PROBLEM TO SOLVE> Copy out the line that contains "Digitized H&E tissue" and the lines after it through the final one in the entries below, exactly, with no other lines.

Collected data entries
-- Opening Marker --
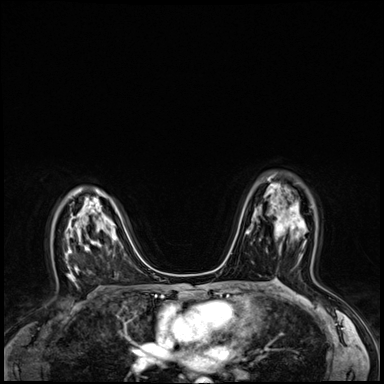
Breast MRI (dynamic contrast-enhanced), one axial slice; position 41 of 64 along the scan axis; dynamic contrast-enhanced series, time point 2 of 8 at this slice position (early post-contrast); 3 T; TE 1.4 ms, TR 4.3 ms; 2.5 mm slice thickness; 384 × 384 image matrix. Female patient.
Outlined on this slice (semi-automatic segmentation, software-assisted and operator-edited):
- enhancing-tissue mask used for the functional tumour volume (all voxels passing the contrast-enhancement thresholds inside the analysis volume; usually the tumour): box from (x=276, y=206) to (x=305, y=252) px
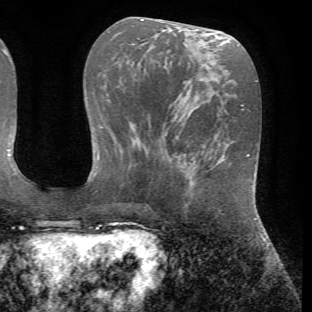
Breast MRI (dynamic contrast-enhanced), one axial slice; position 26 of 72 along the scan axis; cropped to one breast; dynamic contrast-enhanced series, time point 2 of 7 at this slice position (early post-contrast); 1.5 T; TE 4.2 ms, TR 8.7 ms; 2.2 mm slice thickness; 312 × 312 image matrix. Female patient.
Annotated regions visible in this slice (semi-automatically segmented with operator editing):
- enhancing-tissue mask used for the functional tumour volume (all voxels passing the contrast-enhancement thresholds inside the analysis volume; usually the tumour): bounding box (x1, y1, x2, y2) in pixels: (187, 152, 198, 168)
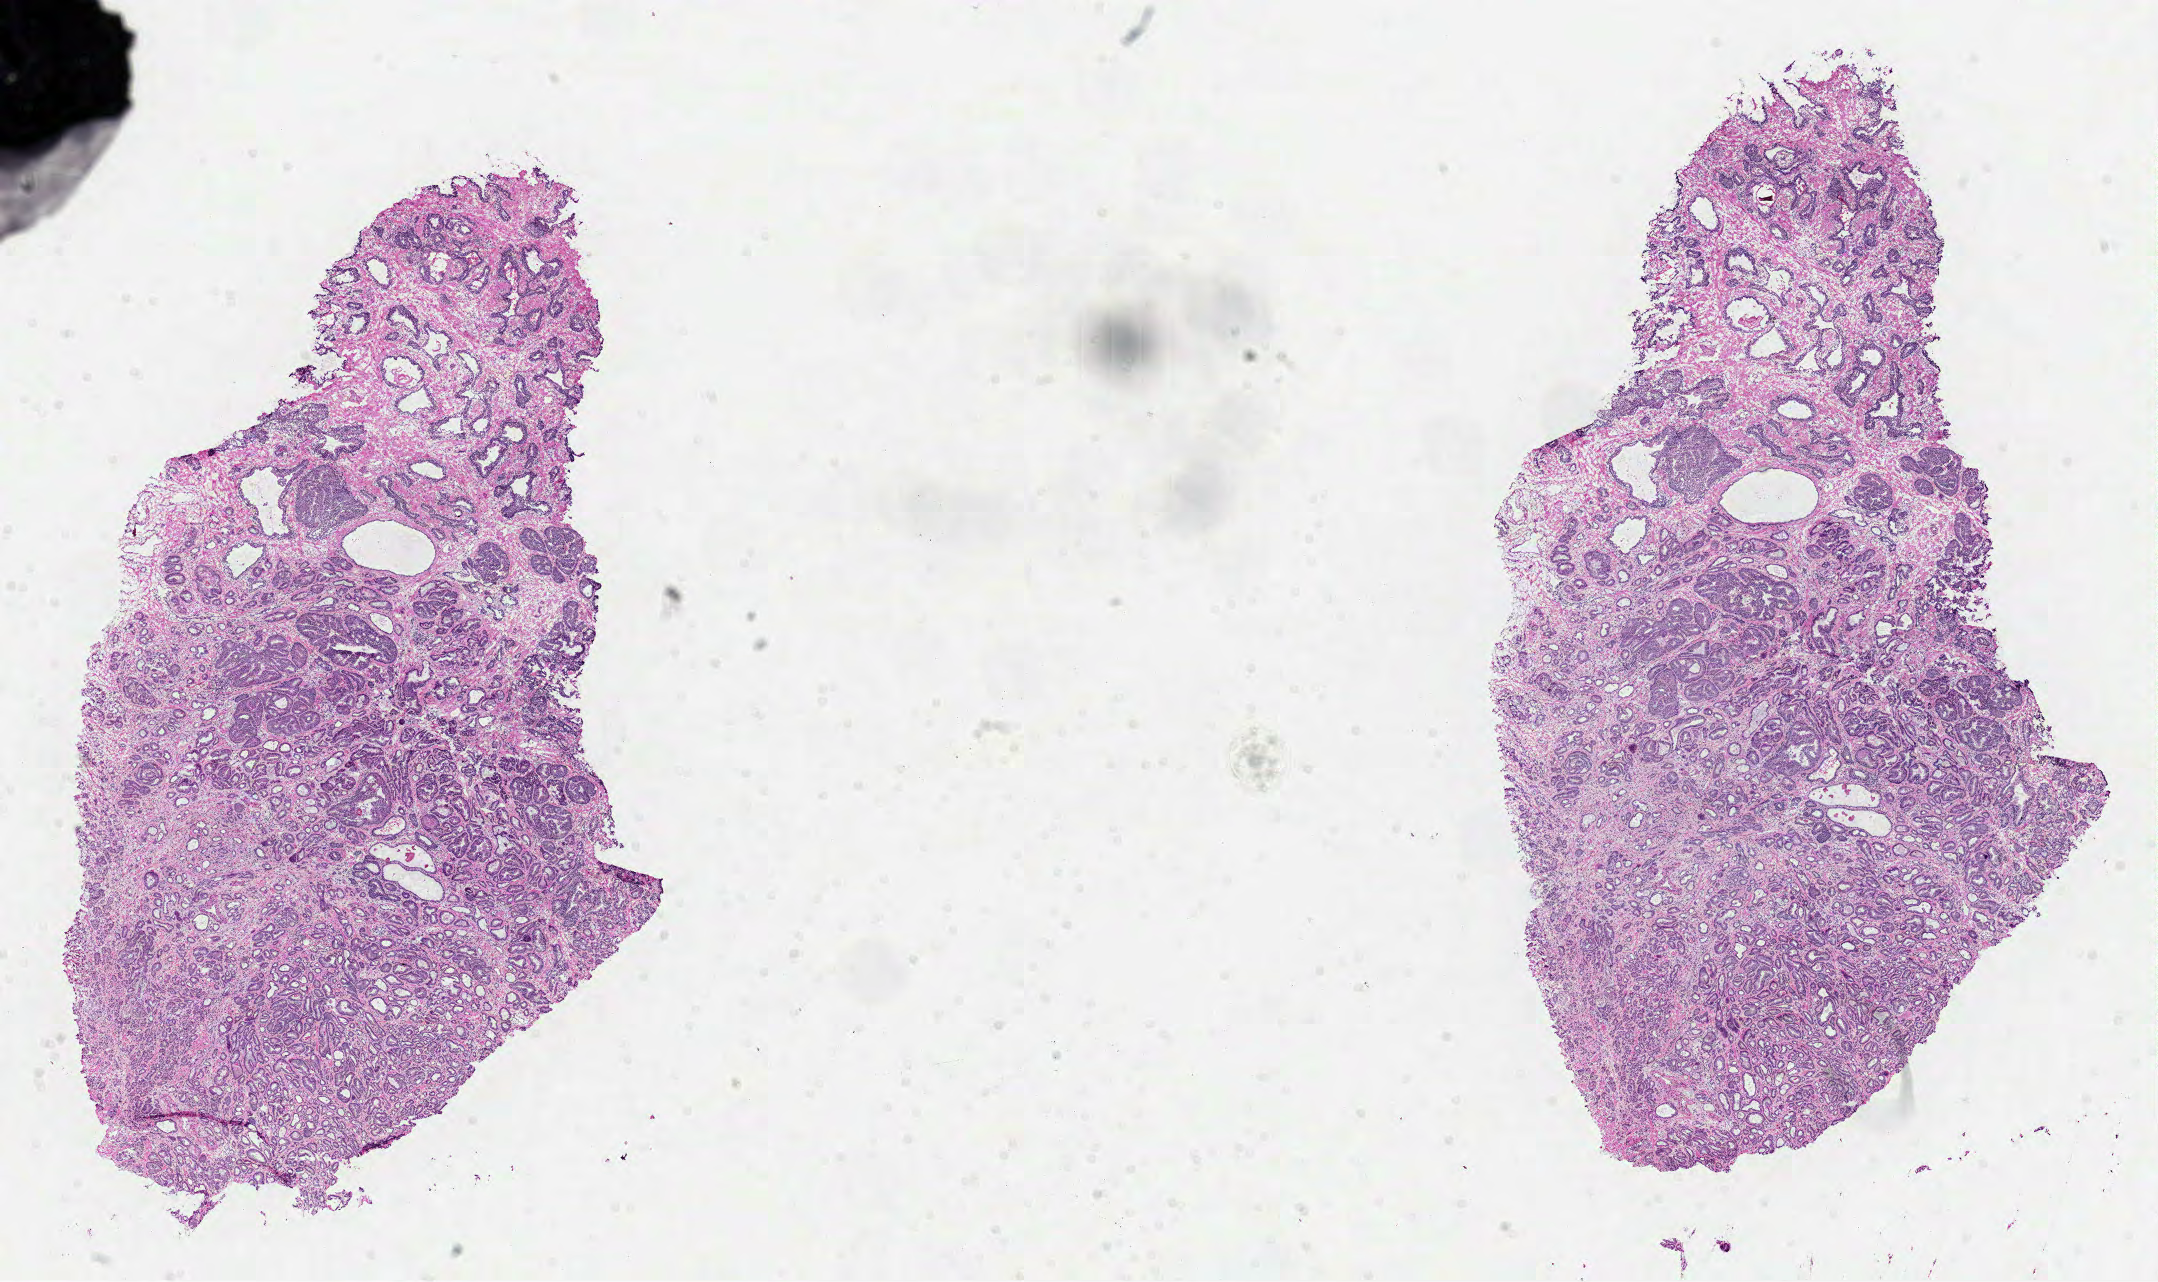
Digitized H&E tissue section (whole slide), whole scanned area (about 17.4 x 10.3 mm) shown as a low-resolution overview, formalin-fixed paraffin-embedded (FFPE) diagnostic section, primary tumour sample from the prostate. Patient: male, age at initial diagnosis 66 years. Gleason score: 7 (3+4).
Lymph nodes positive (case pathology): 0 of 1 examined. Diagnosis: Acinar cell carcinoma (prostate gland). Laterality: bilateral.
-- Closing Marker --
SOLUTION BELOW>
Digitized H&E tissue section (whole slide), whole scanned area (about 17.4 x 10.3 mm) shown as a low-resolution overview, formalin-fixed paraffin-embedded (FFPE) diagnostic section, primary tumour sample from the prostate. Patient: male, age at initial diagnosis 66 years. Gleason score: 7 (3+4).
Lymph nodes positive (case pathology): 0 of 1 examined. Diagnosis: Acinar cell carcinoma (prostate gland). Laterality: bilateral.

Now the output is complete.